[Records excerpted from a collection]
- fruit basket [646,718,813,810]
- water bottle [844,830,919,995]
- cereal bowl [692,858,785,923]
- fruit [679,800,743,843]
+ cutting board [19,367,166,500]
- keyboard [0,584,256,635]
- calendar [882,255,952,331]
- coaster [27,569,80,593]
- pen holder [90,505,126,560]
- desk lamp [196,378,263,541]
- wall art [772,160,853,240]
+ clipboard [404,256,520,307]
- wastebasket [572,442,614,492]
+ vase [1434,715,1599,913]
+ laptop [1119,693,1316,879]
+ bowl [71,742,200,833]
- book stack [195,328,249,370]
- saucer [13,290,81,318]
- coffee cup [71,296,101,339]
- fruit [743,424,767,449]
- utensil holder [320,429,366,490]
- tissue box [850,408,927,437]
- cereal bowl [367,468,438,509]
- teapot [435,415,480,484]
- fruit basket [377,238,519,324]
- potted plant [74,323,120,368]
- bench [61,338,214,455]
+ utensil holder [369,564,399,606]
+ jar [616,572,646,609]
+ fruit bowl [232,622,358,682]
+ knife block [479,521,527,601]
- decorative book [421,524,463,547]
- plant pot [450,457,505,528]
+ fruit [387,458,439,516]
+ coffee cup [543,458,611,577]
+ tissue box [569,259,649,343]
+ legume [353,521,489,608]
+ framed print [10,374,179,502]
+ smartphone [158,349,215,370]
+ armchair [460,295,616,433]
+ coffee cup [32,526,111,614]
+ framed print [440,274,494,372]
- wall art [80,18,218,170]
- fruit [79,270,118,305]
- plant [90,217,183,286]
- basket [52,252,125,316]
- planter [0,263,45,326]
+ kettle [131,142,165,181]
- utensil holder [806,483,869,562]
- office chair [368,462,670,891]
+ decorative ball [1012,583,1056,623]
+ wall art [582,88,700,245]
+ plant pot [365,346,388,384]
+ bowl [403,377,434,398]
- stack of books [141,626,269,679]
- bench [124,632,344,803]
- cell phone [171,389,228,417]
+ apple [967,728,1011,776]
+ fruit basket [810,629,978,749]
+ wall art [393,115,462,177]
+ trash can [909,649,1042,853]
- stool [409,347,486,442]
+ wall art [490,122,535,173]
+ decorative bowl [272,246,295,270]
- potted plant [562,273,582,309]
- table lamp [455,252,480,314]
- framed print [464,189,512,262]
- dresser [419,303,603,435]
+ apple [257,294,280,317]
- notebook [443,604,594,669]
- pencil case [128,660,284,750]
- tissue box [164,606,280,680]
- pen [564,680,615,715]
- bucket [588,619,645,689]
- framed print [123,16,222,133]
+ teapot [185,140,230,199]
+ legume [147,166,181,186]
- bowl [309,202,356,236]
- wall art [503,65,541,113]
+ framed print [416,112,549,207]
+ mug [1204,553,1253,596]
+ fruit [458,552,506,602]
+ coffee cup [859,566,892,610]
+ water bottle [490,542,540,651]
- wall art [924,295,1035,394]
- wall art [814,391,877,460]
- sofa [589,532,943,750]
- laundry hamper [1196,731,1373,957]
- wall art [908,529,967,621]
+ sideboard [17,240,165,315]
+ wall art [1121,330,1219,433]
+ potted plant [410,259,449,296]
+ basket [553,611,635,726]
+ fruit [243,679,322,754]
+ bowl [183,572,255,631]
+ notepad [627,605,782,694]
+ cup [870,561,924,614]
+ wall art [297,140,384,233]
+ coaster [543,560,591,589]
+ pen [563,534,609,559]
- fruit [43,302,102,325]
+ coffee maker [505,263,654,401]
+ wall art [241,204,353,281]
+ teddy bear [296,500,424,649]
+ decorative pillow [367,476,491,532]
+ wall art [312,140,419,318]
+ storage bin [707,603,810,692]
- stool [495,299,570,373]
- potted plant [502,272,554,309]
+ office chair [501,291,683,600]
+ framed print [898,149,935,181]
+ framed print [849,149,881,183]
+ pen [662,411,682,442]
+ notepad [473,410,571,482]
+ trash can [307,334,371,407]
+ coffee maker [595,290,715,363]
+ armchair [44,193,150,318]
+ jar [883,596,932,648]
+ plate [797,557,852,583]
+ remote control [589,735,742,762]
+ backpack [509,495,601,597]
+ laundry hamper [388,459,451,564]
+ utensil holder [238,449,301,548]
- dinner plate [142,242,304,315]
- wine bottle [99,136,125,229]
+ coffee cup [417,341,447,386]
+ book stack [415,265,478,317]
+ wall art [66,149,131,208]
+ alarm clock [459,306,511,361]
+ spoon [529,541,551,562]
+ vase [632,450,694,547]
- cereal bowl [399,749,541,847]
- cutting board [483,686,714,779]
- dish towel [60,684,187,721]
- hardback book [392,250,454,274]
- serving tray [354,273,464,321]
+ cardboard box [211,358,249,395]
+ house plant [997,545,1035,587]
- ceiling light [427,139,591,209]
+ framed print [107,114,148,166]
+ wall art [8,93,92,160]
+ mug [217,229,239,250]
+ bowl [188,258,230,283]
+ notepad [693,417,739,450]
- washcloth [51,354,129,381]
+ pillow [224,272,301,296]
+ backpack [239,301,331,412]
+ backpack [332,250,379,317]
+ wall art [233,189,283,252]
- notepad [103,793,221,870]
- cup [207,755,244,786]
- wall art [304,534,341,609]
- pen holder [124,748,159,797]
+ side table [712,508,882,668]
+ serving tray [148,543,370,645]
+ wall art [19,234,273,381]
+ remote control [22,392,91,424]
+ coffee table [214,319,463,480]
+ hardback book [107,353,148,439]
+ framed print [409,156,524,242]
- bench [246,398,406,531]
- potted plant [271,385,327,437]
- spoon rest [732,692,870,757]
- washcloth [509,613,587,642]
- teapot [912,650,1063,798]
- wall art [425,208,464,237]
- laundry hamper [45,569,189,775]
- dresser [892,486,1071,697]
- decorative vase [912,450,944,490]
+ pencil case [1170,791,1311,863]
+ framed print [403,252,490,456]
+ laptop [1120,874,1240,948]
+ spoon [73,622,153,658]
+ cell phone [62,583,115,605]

**YOUR GOAL**: The entries above, copied exactly, form the whole answer.

**WRITTEN ANSWER**:
- fruit basket [646,718,813,810]
- water bottle [844,830,919,995]
- cereal bowl [692,858,785,923]
- fruit [679,800,743,843]
+ cutting board [19,367,166,500]
- keyboard [0,584,256,635]
- calendar [882,255,952,331]
- coaster [27,569,80,593]
- pen holder [90,505,126,560]
- desk lamp [196,378,263,541]
- wall art [772,160,853,240]
+ clipboard [404,256,520,307]
- wastebasket [572,442,614,492]
+ vase [1434,715,1599,913]
+ laptop [1119,693,1316,879]
+ bowl [71,742,200,833]
- book stack [195,328,249,370]
- saucer [13,290,81,318]
- coffee cup [71,296,101,339]
- fruit [743,424,767,449]
- utensil holder [320,429,366,490]
- tissue box [850,408,927,437]
- cereal bowl [367,468,438,509]
- teapot [435,415,480,484]
- fruit basket [377,238,519,324]
- potted plant [74,323,120,368]
- bench [61,338,214,455]
+ utensil holder [369,564,399,606]
+ jar [616,572,646,609]
+ fruit bowl [232,622,358,682]
+ knife block [479,521,527,601]
- decorative book [421,524,463,547]
- plant pot [450,457,505,528]
+ fruit [387,458,439,516]
+ coffee cup [543,458,611,577]
+ tissue box [569,259,649,343]
+ legume [353,521,489,608]
+ framed print [10,374,179,502]
+ smartphone [158,349,215,370]
+ armchair [460,295,616,433]
+ coffee cup [32,526,111,614]
+ framed print [440,274,494,372]
- wall art [80,18,218,170]
- fruit [79,270,118,305]
- plant [90,217,183,286]
- basket [52,252,125,316]
- planter [0,263,45,326]
+ kettle [131,142,165,181]
- utensil holder [806,483,869,562]
- office chair [368,462,670,891]
+ decorative ball [1012,583,1056,623]
+ wall art [582,88,700,245]
+ plant pot [365,346,388,384]
+ bowl [403,377,434,398]
- stack of books [141,626,269,679]
- bench [124,632,344,803]
- cell phone [171,389,228,417]
+ apple [967,728,1011,776]
+ fruit basket [810,629,978,749]
+ wall art [393,115,462,177]
+ trash can [909,649,1042,853]
- stool [409,347,486,442]
+ wall art [490,122,535,173]
+ decorative bowl [272,246,295,270]
- potted plant [562,273,582,309]
- table lamp [455,252,480,314]
- framed print [464,189,512,262]
- dresser [419,303,603,435]
+ apple [257,294,280,317]
- notebook [443,604,594,669]
- pencil case [128,660,284,750]
- tissue box [164,606,280,680]
- pen [564,680,615,715]
- bucket [588,619,645,689]
- framed print [123,16,222,133]
+ teapot [185,140,230,199]
+ legume [147,166,181,186]
- bowl [309,202,356,236]
- wall art [503,65,541,113]
+ framed print [416,112,549,207]
+ mug [1204,553,1253,596]
+ fruit [458,552,506,602]
+ coffee cup [859,566,892,610]
+ water bottle [490,542,540,651]
- wall art [924,295,1035,394]
- wall art [814,391,877,460]
- sofa [589,532,943,750]
- laundry hamper [1196,731,1373,957]
- wall art [908,529,967,621]
+ sideboard [17,240,165,315]
+ wall art [1121,330,1219,433]
+ potted plant [410,259,449,296]
+ basket [553,611,635,726]
+ fruit [243,679,322,754]
+ bowl [183,572,255,631]
+ notepad [627,605,782,694]
+ cup [870,561,924,614]
+ wall art [297,140,384,233]
+ coaster [543,560,591,589]
+ pen [563,534,609,559]
- fruit [43,302,102,325]
+ coffee maker [505,263,654,401]
+ wall art [241,204,353,281]
+ teddy bear [296,500,424,649]
+ decorative pillow [367,476,491,532]
+ wall art [312,140,419,318]
+ storage bin [707,603,810,692]
- stool [495,299,570,373]
- potted plant [502,272,554,309]
+ office chair [501,291,683,600]
+ framed print [898,149,935,181]
+ framed print [849,149,881,183]
+ pen [662,411,682,442]
+ notepad [473,410,571,482]
+ trash can [307,334,371,407]
+ coffee maker [595,290,715,363]
+ armchair [44,193,150,318]
+ jar [883,596,932,648]
+ plate [797,557,852,583]
+ remote control [589,735,742,762]
+ backpack [509,495,601,597]
+ laundry hamper [388,459,451,564]
+ utensil holder [238,449,301,548]
- dinner plate [142,242,304,315]
- wine bottle [99,136,125,229]
+ coffee cup [417,341,447,386]
+ book stack [415,265,478,317]
+ wall art [66,149,131,208]
+ alarm clock [459,306,511,361]
+ spoon [529,541,551,562]
+ vase [632,450,694,547]
- cereal bowl [399,749,541,847]
- cutting board [483,686,714,779]
- dish towel [60,684,187,721]
- hardback book [392,250,454,274]
- serving tray [354,273,464,321]
+ cardboard box [211,358,249,395]
+ house plant [997,545,1035,587]
- ceiling light [427,139,591,209]
+ framed print [107,114,148,166]
+ wall art [8,93,92,160]
+ mug [217,229,239,250]
+ bowl [188,258,230,283]
+ notepad [693,417,739,450]
- washcloth [51,354,129,381]
+ pillow [224,272,301,296]
+ backpack [239,301,331,412]
+ backpack [332,250,379,317]
+ wall art [233,189,283,252]
- notepad [103,793,221,870]
- cup [207,755,244,786]
- wall art [304,534,341,609]
- pen holder [124,748,159,797]
+ side table [712,508,882,668]
+ serving tray [148,543,370,645]
+ wall art [19,234,273,381]
+ remote control [22,392,91,424]
+ coffee table [214,319,463,480]
+ hardback book [107,353,148,439]
+ framed print [409,156,524,242]
- bench [246,398,406,531]
- potted plant [271,385,327,437]
- spoon rest [732,692,870,757]
- washcloth [509,613,587,642]
- teapot [912,650,1063,798]
- wall art [425,208,464,237]
- laundry hamper [45,569,189,775]
- dresser [892,486,1071,697]
- decorative vase [912,450,944,490]
+ pencil case [1170,791,1311,863]
+ framed print [403,252,490,456]
+ laptop [1120,874,1240,948]
+ spoon [73,622,153,658]
+ cell phone [62,583,115,605]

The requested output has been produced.